Would you print each of the entries below precisely as given?

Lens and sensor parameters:
☆ ☆ ☆ ☆ ☆

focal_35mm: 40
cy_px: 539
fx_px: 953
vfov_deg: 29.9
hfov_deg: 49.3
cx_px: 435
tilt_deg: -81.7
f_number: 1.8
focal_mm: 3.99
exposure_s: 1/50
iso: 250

☆ ☆ ☆ ☆ ☆

EXERCISE OUTPUT —
focal_35mm: 40
cy_px: 539
fx_px: 953
vfov_deg: 29.9
hfov_deg: 49.3
cx_px: 435
tilt_deg: -81.7
f_number: 1.8
focal_mm: 3.99
exposure_s: 1/50
iso: 250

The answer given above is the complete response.